▽

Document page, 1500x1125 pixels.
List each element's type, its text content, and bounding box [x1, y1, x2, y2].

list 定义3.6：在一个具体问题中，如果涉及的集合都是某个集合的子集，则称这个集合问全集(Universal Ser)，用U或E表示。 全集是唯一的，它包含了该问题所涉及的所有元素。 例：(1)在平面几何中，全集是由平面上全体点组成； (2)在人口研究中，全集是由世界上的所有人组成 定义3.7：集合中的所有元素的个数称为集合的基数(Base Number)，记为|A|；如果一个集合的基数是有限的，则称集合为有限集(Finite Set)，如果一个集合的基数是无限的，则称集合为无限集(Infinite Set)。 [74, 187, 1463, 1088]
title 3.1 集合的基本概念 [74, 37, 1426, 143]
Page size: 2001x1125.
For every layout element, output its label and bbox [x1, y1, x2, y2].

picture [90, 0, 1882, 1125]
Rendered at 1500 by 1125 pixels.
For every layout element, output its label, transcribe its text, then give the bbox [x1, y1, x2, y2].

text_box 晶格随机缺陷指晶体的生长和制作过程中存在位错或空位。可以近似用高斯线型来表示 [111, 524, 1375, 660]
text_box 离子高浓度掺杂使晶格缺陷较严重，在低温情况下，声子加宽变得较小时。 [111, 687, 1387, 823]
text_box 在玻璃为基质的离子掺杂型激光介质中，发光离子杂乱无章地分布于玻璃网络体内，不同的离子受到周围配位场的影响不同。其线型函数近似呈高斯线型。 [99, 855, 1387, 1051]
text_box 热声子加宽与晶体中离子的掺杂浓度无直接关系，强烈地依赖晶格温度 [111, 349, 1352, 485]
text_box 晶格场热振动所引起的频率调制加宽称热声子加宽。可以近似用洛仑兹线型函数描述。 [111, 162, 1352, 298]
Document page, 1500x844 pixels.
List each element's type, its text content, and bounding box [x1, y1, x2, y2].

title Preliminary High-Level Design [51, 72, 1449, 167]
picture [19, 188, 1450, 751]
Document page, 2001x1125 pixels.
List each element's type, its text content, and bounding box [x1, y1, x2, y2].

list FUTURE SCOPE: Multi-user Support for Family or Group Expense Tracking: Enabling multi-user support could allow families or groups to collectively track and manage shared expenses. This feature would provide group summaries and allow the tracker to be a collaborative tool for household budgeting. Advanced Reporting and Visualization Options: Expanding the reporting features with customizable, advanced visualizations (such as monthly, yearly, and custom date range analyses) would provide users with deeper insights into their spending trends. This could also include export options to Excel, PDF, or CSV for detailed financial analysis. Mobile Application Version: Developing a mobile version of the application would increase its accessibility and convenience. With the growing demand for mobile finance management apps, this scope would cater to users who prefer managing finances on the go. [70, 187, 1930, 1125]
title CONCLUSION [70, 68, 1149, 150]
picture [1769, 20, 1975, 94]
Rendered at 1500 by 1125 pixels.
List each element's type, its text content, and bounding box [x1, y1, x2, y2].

△

__The task__
Repeat each record exactly, leaving nothing out.

__Finished task__
Document page, 1500x1125 pixels.
List each element's type, its text content, and bounding box [x1, y1, x2, y2].

list 定义3.6：在一个具体问题中，如果涉及的集合都是某个集合的子集，则称这个集合问全集(Universal Ser)，用U或E表示。 全集是唯一的，它包含了该问题所涉及的所有元素。 例：(1)在平面几何中，全集是由平面上全体点组成； (2)在人口研究中，全集是由世界上的所有人组成 定义3.7：集合中的所有元素的个数称为集合的基数(Base Number)，记为|A|；如果一个集合的基数是有限的，则称集合为有限集(Finite Set)，如果一个集合的基数是无限的，则称集合为无限集(Infinite Set)。 [74, 187, 1463, 1088]
title 3.1 集合的基本概念 [74, 37, 1426, 143]
Page size: 2001x1125.
For every layout element, output its label and bbox [x1, y1, x2, y2].

picture [90, 0, 1882, 1125]
Rendered at 1500 by 1125 pixels.
For every layout element, output its label, transcribe its text, then give the bbox [x1, y1, x2, y2].

text_box 晶格随机缺陷指晶体的生长和制作过程中存在位错或空位。可以近似用高斯线型来表示 [111, 524, 1375, 660]
text_box 离子高浓度掺杂使晶格缺陷较严重，在低温情况下，声子加宽变得较小时。 [111, 687, 1387, 823]
text_box 在玻璃为基质的离子掺杂型激光介质中，发光离子杂乱无章地分布于玻璃网络体内，不同的离子受到周围配位场的影响不同。其线型函数近似呈高斯线型。 [99, 855, 1387, 1051]
text_box 热声子加宽与晶体中离子的掺杂浓度无直接关系，强烈地依赖晶格温度 [111, 349, 1352, 485]
text_box 晶格场热振动所引起的频率调制加宽称热声子加宽。可以近似用洛仑兹线型函数描述。 [111, 162, 1352, 298]
Document page, 1500x844 pixels.
List each element's type, its text content, and bounding box [x1, y1, x2, y2].

title Preliminary High-Level Design [51, 72, 1449, 167]
picture [19, 188, 1450, 751]
Document page, 2001x1125 pixels.
List each element's type, its text content, and bounding box [x1, y1, x2, y2].

list FUTURE SCOPE: Multi-user Support for Family or Group Expense Tracking: Enabling multi-user support could allow families or groups to collectively track and manage shared expenses. This feature would provide group summaries and allow the tracker to be a collaborative tool for household budgeting. Advanced Reporting and Visualization Options: Expanding the reporting features with customizable, advanced visualizations (such as monthly, yearly, and custom date range analyses) would provide users with deeper insights into their spending trends. This could also include export options to Excel, PDF, or CSV for detailed financial analysis. Mobile Application Version: Developing a mobile version of the application would increase its accessibility and convenience. With the growing demand for mobile finance management apps, this scope would cater to users who prefer managing finances on the go. [70, 187, 1930, 1125]
title CONCLUSION [70, 68, 1149, 150]
picture [1769, 20, 1975, 94]
Rendered at 1500 by 1125 pixels.
List each element's type, its text content, and bounding box [x1, y1, x2, y2].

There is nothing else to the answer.